- Task description:
Can you reproduce the data below word for word, from its first line through the line holding "temporary wrinkle reduction.", inclusive?

- Records to process:
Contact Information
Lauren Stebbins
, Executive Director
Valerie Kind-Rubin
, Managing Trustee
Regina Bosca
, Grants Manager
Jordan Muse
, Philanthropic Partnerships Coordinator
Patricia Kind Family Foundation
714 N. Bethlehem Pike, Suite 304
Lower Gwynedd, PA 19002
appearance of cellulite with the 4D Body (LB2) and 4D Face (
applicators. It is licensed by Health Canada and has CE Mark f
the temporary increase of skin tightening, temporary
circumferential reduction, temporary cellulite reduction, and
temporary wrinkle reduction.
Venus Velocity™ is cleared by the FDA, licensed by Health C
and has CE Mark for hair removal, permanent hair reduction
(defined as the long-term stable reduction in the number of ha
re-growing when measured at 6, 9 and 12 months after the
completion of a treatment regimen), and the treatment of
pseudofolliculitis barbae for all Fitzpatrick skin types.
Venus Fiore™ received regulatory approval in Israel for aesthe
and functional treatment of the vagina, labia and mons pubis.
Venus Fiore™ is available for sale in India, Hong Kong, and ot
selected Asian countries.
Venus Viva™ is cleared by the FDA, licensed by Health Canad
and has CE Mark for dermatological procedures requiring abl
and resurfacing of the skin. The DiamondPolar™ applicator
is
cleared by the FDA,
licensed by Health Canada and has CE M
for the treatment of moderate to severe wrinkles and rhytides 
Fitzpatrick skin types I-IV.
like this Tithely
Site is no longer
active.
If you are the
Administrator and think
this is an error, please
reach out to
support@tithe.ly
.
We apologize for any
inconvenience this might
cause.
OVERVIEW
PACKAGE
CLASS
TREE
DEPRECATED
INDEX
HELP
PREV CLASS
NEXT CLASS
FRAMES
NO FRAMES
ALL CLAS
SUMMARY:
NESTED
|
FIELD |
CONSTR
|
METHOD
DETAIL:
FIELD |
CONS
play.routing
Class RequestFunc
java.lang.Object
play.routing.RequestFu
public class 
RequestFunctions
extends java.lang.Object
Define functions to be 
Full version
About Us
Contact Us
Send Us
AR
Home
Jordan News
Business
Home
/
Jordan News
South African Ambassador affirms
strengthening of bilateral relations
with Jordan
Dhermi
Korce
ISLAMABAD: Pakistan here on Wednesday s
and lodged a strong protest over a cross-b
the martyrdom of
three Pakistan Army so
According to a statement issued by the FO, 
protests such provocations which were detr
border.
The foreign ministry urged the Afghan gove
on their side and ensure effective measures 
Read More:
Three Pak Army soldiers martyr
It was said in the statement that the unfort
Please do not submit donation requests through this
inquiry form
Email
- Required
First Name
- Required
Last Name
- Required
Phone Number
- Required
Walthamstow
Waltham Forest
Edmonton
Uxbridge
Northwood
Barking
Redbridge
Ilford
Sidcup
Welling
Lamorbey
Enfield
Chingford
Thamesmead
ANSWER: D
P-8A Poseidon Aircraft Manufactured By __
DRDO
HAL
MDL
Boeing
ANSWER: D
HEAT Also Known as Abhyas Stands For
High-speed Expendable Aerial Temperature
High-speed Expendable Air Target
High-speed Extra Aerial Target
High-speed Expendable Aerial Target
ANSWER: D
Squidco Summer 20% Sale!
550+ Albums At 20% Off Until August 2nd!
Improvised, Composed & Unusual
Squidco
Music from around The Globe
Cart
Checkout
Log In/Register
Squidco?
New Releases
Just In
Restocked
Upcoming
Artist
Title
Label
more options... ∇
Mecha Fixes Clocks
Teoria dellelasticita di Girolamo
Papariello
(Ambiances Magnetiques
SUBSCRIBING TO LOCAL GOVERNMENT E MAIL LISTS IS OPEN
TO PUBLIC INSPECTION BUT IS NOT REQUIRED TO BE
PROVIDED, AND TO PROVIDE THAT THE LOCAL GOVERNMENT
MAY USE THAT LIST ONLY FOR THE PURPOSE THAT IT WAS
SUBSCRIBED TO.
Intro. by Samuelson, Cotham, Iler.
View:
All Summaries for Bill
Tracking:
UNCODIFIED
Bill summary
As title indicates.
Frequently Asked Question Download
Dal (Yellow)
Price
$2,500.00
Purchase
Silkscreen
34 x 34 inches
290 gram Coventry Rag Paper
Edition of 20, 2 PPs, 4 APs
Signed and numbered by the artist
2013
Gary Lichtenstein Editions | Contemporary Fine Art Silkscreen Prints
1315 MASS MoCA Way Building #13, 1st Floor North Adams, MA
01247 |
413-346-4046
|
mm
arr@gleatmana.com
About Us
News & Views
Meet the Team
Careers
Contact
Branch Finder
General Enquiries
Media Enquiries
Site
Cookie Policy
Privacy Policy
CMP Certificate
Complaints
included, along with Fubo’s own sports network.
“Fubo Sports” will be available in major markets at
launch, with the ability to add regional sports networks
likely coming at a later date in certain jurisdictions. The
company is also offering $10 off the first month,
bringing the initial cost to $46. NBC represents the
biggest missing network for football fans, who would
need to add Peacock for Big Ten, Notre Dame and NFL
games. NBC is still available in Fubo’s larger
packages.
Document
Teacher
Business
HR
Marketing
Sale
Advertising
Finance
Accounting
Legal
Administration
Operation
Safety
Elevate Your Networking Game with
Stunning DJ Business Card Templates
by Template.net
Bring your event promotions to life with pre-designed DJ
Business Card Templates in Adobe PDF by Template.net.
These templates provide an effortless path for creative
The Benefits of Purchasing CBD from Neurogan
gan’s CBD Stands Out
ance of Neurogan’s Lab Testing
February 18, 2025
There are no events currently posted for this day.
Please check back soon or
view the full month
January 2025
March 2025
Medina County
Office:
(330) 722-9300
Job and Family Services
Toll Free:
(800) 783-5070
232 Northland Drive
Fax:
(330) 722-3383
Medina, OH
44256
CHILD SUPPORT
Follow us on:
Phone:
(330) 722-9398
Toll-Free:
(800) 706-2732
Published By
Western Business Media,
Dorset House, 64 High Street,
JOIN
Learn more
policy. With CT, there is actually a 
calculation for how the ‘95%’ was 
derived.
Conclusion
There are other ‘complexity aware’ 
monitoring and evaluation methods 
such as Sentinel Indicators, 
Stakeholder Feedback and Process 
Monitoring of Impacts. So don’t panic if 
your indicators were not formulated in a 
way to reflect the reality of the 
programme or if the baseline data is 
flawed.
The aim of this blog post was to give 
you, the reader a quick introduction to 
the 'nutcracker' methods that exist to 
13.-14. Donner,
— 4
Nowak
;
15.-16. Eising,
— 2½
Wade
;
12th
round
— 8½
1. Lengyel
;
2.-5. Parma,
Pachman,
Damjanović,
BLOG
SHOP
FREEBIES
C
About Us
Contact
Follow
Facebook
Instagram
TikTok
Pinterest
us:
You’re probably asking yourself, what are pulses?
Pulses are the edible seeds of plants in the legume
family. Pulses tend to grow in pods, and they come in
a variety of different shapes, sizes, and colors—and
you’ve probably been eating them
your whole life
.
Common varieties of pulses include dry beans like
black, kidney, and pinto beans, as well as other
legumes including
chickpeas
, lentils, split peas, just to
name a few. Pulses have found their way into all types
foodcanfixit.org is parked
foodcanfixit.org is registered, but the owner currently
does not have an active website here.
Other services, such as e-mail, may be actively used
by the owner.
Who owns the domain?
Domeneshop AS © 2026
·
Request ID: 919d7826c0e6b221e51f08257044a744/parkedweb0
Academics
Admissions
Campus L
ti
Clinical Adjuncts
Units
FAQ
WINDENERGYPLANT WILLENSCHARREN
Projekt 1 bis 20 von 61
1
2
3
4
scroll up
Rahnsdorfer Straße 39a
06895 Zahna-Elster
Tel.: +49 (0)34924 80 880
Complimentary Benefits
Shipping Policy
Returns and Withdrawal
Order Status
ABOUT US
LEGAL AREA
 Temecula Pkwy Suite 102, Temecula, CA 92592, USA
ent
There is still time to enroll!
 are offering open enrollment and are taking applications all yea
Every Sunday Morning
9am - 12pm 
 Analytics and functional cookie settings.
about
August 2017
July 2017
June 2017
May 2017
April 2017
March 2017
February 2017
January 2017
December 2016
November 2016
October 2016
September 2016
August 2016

- Exercise solution:
Contact Information
Lauren Stebbins
, Executive Director
Valerie Kind-Rubin
, Managing Trustee
Regina Bosca
, Grants Manager
Jordan Muse
, Philanthropic Partnerships Coordinator
Patricia Kind Family Foundation
714 N. Bethlehem Pike, Suite 304
Lower Gwynedd, PA 19002
appearance of cellulite with the 4D Body (LB2) and 4D Face (
applicators. It is licensed by Health Canada and has CE Mark f
the temporary increase of skin tightening, temporary
circumferential reduction, temporary cellulite reduction, and
temporary wrinkle reduction.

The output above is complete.